05/05/2010 11:00PM

Anaan gets second shot on synthetic


ARLINGTON HEIGHTS, Ill. - So far, so good for trainer Dan Peitz's initial foray into Chicago racing. Peitz, summering here this year rather than in New York, sent out three starters during Arlington's three-day opening week, and two won. Runner number four, Anaan, goes in Saturday's featured ninth race, a second-level Polytrack allowance carded at six furlongs.

Arlington entries came on strong Saturday, with 105 horses (including also-eligibles) entered in 11 races. Quality picks up as the program goes on.

Anaan, a 4-year-old Medaglia d'Oro colt, looks ready for business. He started eight times during a solid 2009 campaign that began in Arkansas, ended in New York, and included a trip to Presque Isle Downs, where Anaan got his only taste of synthetic-surface racing. At Presque Isle, Anaan was second in a Pennsylvania-bred sprint stakes, running decently while turning back from route races. Anaan broke from the rail that day, which didn't help, since he has gotten off poorly in both his starts from post 1. Saturday, Anaan has post 5, an apparently useful comeback race in which he was third April 2 at Oaklawn, and a flashy local workout. Breezing April 30 at Arlington, Anaan worked five furlongs in 58.60 seconds, among the fastest drills this Arlington season.

Anaan probably won't be favored Saturday, with Mambo Galliano likely to take heavier betting support, and with good reason. Mambo Galliano came on strong in the winter at Fair Grounds and won a race at this allowance class in January, only to be disqualified for stretch-bumping. March 1, Mambo Galliano finished second by a nose in a fast race, and he was scratched out of a highly winnable spot last month at Hawthorne. The question for handicappers is whether his recent improvement coincided with a move to dirt, or if it came about strictly because of dirt. In two Arlington synthetic-track starts last summer, Mambo Galliano showed much less than he did in New Orleans.
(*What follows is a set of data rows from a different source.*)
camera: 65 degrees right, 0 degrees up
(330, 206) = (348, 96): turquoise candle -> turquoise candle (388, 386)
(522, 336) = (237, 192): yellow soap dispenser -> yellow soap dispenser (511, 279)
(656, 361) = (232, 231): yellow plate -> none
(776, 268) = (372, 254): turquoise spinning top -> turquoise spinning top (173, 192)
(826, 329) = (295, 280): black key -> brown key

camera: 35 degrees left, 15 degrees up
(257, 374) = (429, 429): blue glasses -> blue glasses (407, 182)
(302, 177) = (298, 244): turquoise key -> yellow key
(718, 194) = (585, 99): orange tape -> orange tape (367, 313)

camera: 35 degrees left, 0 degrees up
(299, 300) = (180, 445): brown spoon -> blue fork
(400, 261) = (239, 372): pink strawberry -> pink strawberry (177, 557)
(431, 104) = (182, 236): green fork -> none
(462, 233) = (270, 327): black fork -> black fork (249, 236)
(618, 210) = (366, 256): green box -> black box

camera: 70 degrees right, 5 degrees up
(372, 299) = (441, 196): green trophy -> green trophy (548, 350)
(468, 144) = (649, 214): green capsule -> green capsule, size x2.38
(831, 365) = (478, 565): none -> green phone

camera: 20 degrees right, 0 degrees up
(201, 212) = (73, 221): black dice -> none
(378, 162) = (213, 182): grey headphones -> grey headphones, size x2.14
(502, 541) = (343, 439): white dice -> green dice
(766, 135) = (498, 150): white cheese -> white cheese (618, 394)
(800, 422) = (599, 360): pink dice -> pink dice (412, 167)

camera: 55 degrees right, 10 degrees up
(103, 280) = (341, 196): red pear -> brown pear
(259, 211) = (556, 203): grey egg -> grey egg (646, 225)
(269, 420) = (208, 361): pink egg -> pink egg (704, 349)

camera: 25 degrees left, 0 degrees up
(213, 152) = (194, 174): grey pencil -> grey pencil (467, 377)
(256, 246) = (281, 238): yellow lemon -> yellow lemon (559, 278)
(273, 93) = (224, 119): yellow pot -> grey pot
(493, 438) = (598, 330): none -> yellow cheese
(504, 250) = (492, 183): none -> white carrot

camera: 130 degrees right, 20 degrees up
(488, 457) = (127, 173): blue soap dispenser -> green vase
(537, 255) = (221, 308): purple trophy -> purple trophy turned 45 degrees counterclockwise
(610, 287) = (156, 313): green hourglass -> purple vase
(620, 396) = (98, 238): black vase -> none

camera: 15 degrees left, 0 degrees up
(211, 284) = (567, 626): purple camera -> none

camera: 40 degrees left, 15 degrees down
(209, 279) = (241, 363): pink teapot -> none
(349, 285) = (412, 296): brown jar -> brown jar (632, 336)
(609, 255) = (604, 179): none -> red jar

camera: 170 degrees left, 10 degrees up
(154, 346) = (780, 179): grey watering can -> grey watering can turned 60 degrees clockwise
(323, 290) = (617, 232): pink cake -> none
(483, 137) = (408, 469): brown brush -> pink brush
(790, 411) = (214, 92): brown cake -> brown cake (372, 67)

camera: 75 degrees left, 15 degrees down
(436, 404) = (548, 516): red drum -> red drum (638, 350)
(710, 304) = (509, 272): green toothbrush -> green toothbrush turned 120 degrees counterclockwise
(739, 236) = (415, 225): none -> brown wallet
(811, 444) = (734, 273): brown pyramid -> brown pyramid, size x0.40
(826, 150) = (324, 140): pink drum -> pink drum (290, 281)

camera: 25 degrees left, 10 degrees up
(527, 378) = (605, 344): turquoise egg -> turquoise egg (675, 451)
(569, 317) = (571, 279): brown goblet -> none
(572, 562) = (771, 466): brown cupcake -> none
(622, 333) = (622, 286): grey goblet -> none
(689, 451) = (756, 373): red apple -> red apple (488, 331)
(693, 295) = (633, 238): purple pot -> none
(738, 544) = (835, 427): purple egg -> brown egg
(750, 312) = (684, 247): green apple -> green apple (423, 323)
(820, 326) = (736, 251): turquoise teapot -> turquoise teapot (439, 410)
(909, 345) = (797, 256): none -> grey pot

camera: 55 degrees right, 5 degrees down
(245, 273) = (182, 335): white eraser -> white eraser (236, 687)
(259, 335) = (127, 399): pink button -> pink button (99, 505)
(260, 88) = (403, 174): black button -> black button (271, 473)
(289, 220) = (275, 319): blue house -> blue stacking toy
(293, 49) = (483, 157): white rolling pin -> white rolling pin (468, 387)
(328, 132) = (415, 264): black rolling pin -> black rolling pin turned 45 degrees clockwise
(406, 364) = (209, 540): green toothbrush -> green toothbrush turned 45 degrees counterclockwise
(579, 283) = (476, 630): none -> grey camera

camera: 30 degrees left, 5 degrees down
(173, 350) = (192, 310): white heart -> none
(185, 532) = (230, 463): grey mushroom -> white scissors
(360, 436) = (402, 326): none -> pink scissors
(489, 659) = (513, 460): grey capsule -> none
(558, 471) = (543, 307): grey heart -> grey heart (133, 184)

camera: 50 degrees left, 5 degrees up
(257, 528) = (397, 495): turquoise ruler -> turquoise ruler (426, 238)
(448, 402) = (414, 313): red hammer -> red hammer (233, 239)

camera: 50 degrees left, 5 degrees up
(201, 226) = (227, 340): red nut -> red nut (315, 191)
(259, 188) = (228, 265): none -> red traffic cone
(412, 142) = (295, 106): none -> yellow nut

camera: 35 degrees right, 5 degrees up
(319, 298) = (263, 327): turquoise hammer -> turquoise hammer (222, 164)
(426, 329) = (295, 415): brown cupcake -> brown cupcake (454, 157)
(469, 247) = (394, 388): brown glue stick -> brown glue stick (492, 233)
Mambo Galliano is coupled with Seven Mile Bridge - both are trained and owned by Louie Roussel - and trainer Hugh Robertson has two separate betting interests in the race. Carson's Honor has been out since August, and his best races of 2009 came in Canterbury Park turf routes, but the Robertson-trained Bergman has a chance. So does Sangre Frio, a Tom Amoss-trained horse who ran into the talented sprinter Silver City at Keeneland in his lone prior synthetic-track start.